Sister Mamie Foreskin’s sound plays a little closer to your usual pop song structure. It just takes its sweet time resolving what might be considered a verse or a chorus. As they wander, they devolve into a teeming mass of ideas that call to mind the finer hours of Mr. Bungle or the smash-and-grab aesthetic of Captain Beefheart and the Magic Band. It’s a modernist group as well, squiggling their collective way through laptop composition and bending circuits in an almost telekinetic fashion. Once a proper instrument cuts through the chaos, it’s like shot of adrenalin to the heart.
Gordon Ashworth has spent the better part of his musical career making sounds that feel like they could liquefy your lower intestines if the volume was just so, either by himself as Concern or as a member of groups like Knelt Rote or Vile Horrendous Aerial Bombardment. For his latest trick, he is re-releasing his limited run cassette s.t.l.a. on vinyl and digitally via Chicago label Orindal. The music on it is, in some ways, his most terrifying work yet, stretching out piano chords and long drones to their breaking point and wrapping in recordings captured during his day job as a taxi driver. This track is an equally creepy ode to American Primitive guitar stylings, with steely melodies ratcheted up in volume until the become almost unbearably fuzzy, each one drunkenly stumbling over the other and fighting for dominance.
The oddball, rarely-used keyboard key title of this EP should give you Autechre/Aphex Twin fans an idea of what’s in store with its three tracks. The jitterbugging beats and slushy electronics that Sun Hammer trucks feel positively life-giving, sort of like Ed Harris breathing liquid in The Abyss. Just heavy enough to feel strange upon your first inhalation, but then it becomes so much easier to let sink into the bronchi. Okay, it’s a strange metaphor, but that’s exactly what I envisioned when spinning these tracks the first couple of times. Give it a listen and tell me what images it dredges up in your mind.
Another PDX Jazz Festival has come and gone, and just as it is most every year, it left me both elated and deflated. The big ticket concerts that I was able to see as part of my day job were, for the most part, just good enough with moments of brilliance sparking up among a lot of lukewarm expressions. With a lot of festivals of this kind, the real moments of inspiration were found in the small shows sprinkled throughout the event – like this stunning avant jazz set by the duo of Elliot Ross and Scott Cutshall. This all improvised performance was captured for posterity at the unusual venue of a hotel bar in SW. See if you can hear the audience getting restless as this pair creates dark tapestries of often-Middle Eastern-inspired guitar, electronics, and marimba.

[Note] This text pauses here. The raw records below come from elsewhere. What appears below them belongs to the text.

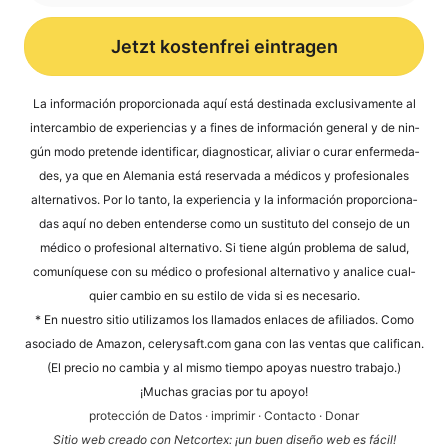
Jetzt kostenfrei eintragen
Alternative:
La infor­mación pro­por­cio­na­da aquí está desti­na­da exclu­si­v­a­men­te al
inter­cam­bio de expe­ri­en­ci­as y a fines de infor­mación gene­ral y de nin­
gún modo pre­ten­de iden­ti­fi­car, dia­gno­sti­car, ali­vi­ar o curar enfer­me­da­
des, ya que en Ale­ma­nia está reser­va­da a méd­icos y pro­fe­sio­na­les
alter­na­tivos. Por lo tan­to, la expe­ri­en­cia y la infor­mación pro­por­cio­na­
das aquí no deben enten­der­se como un susti­tu­to del con­se­jo de un
méd­ico o pro­fe­sio­nal alter­na­tivo. Si tiene algún pro­ble­ma de salud,
comuní­que­se con su méd­ico o pro­fe­sio­nal alter­na­tivo y ana­li­ce cual­
quier cam­bio en su esti­lo de vida si es necesario.
* En nues­tro sitio uti­liz­a­mos los llama­dos enlaces de afi­lia­dos. Como
aso­cia­do de Ama­zon, cele​ry​saft​.com gana con las ven­tas que cali­fi­can.
(El pre­cio no cam­bia y al mis­mo tiem­po apoyas nues­tro trabajo.)
¡Much­as gra­ci­as por tu apoyo!
pro­tección de Datos
·
impri­mir
·
Cont­ac­to
·
Donar
Sitio web cre­a­do con Net­cortex: ¡un buen dise­ño web es fácil!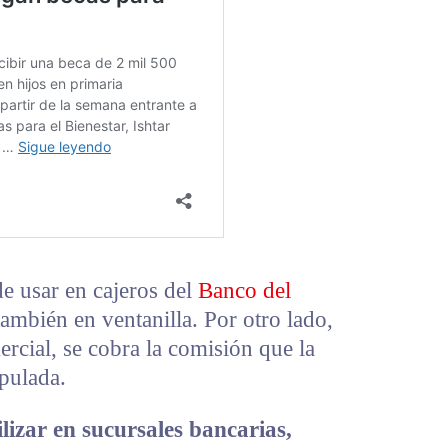
de usar en cajeros del
Banco del
ambién en ventanilla. Por otro lado,
ercial, se cobra la comisión que la
ipulada.
lizar en sucursales bancarias,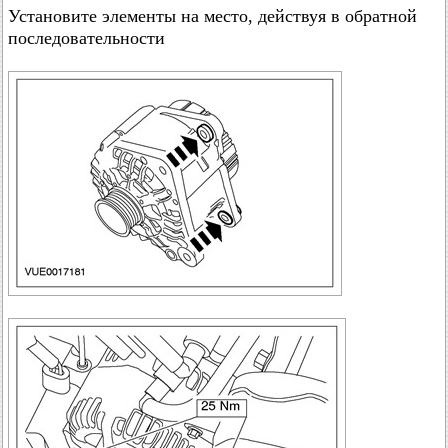
Установите элементы на место, действуя в обратной
последовательности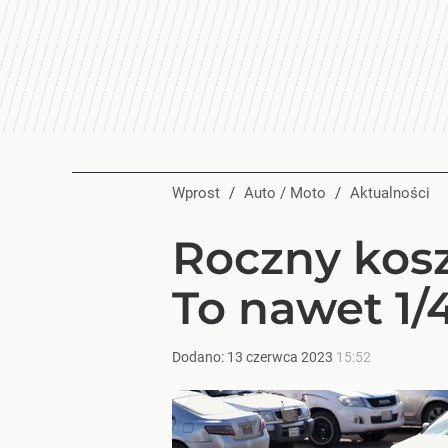
Wprost
/
Auto / Moto
/
Aktualności
Roczny kos
To nawet 1/
Dodano:
13
czerwca
2023
15:52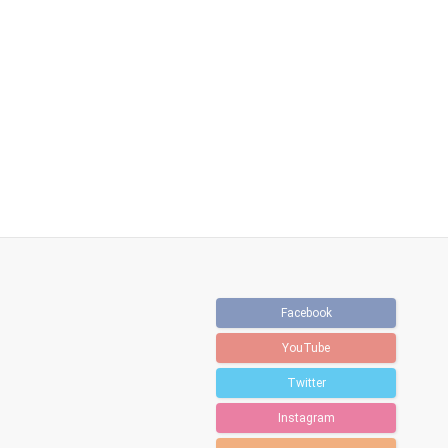
Facebook
YouTube
Twitter
Instagram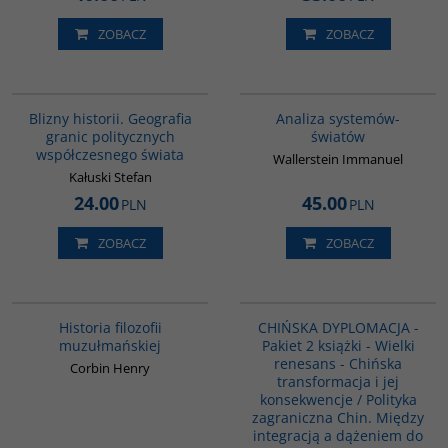
ZOBACZ
ZOBACZ
00285G
00049G
BESTSELLER
Blizny historii. Geografia
Analiza systemów-
granic politycznych
światów
współczesnego świata
Wallerstein Immanuel
Kałuski Stefan
24.00
45.00
PLN
PLN
ZOBACZ
ZOBACZ
G082
PAG1087
Historia filozofii
CHIŃSKA DYPLOMACJA -
muzułmańskiej
Pakiet 2 książki - Wielki
renesans - Chińska
Corbin Henry
transformacja i jej
konsekwencje / Polityka
zagraniczna Chin. Między
integracją a dążeniem do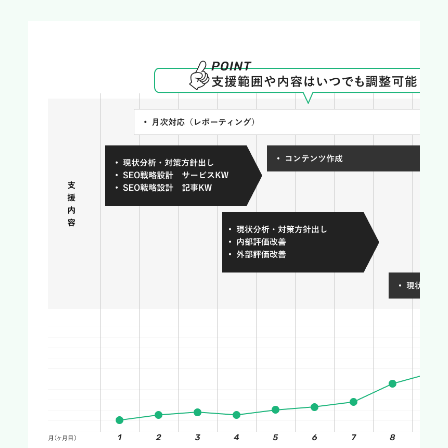
のが特徴です。商圏内のユーザーに確実に届くロ
ーカルSEO・MEOへの注力が、地域密着型ビジ
ネスの王道戦略です。
外壁塗装SEO対策の基礎知識
効果的な施策を打つには、検索エンジンが順位を
決める仕組みと、外壁塗装業界で特に重視される
評価基準を理解しておく必要があります。基礎を
押さえることで、施策の優先順位を正しく判断で
きます。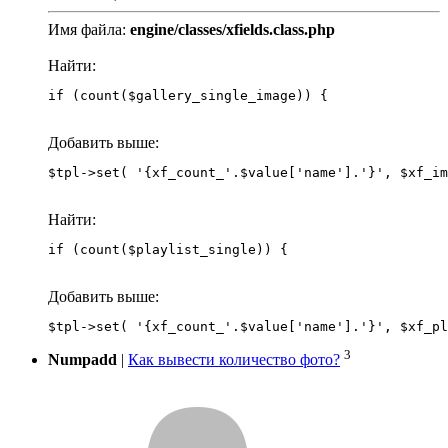
Имя файла:
engine/classes/xfields.class.php
Найти:
if (count($gallery_single_image)) {
Добавить выше:
Найти:
if (count($playlist_single)) {
Добавить выше:
3
Numpadd
|
Как вывести количество фото?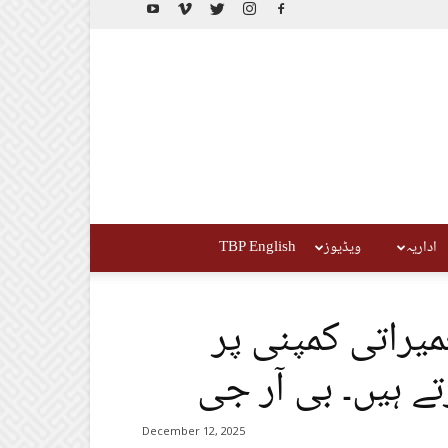
اداریہ
ویڈیوز
TBP English
میراتی کمپنی پر
ے ہیں۔ بی آر جی
December 12, 2025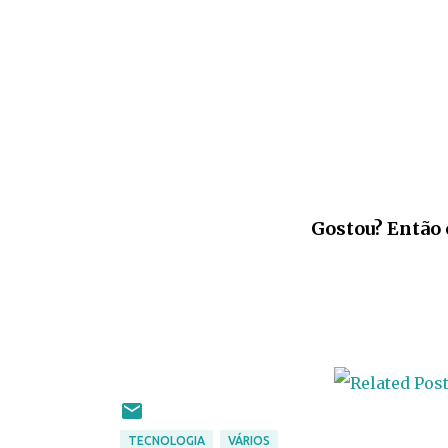
Gostou? Então 
TECNOLOGIA
VÁRIOS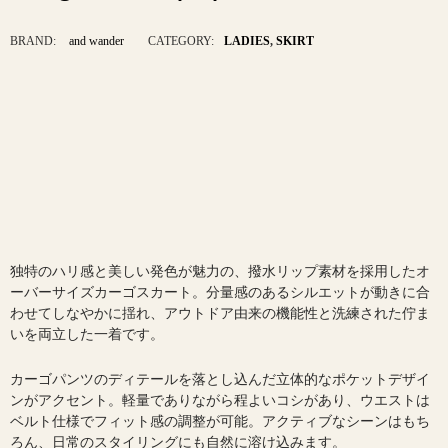
BRAND:
and wander
CATEGORY:
LADIES
,
SKIRT
独特のハリ感と美しい発色が魅力の、撥水リップ素材を採用したオ
ーバーサイズカーゴスカート。分量感のあるシルエットが動きに合
わせてしなやかに揺れ、アウトドア由来の機能性と洗練された佇ま
いを両立した一着です。
カーゴパンツのディテールを落とし込んだ立体的なポケットデザイ
ンがアクセント。軽量でありながら程よいコシがあり、ウエストは
ベルト仕様でフィット感の調整が可能。アクティブなシーンはもち
ろん、日常のスタイリングにも自然に溶け込みます。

Here’s a nice treat I tracked down just yesterday – a collection of tunes that sound like the broken remnants of a pop song trying to reassemble itself before getting stomped back into pieces. It’s the creation of a gent named Peter Falkson, about whom I know absolutely nothing. And as a longtime fan of Jandek, I’m very much okay with being in the dark on this. Especially when the music is this good.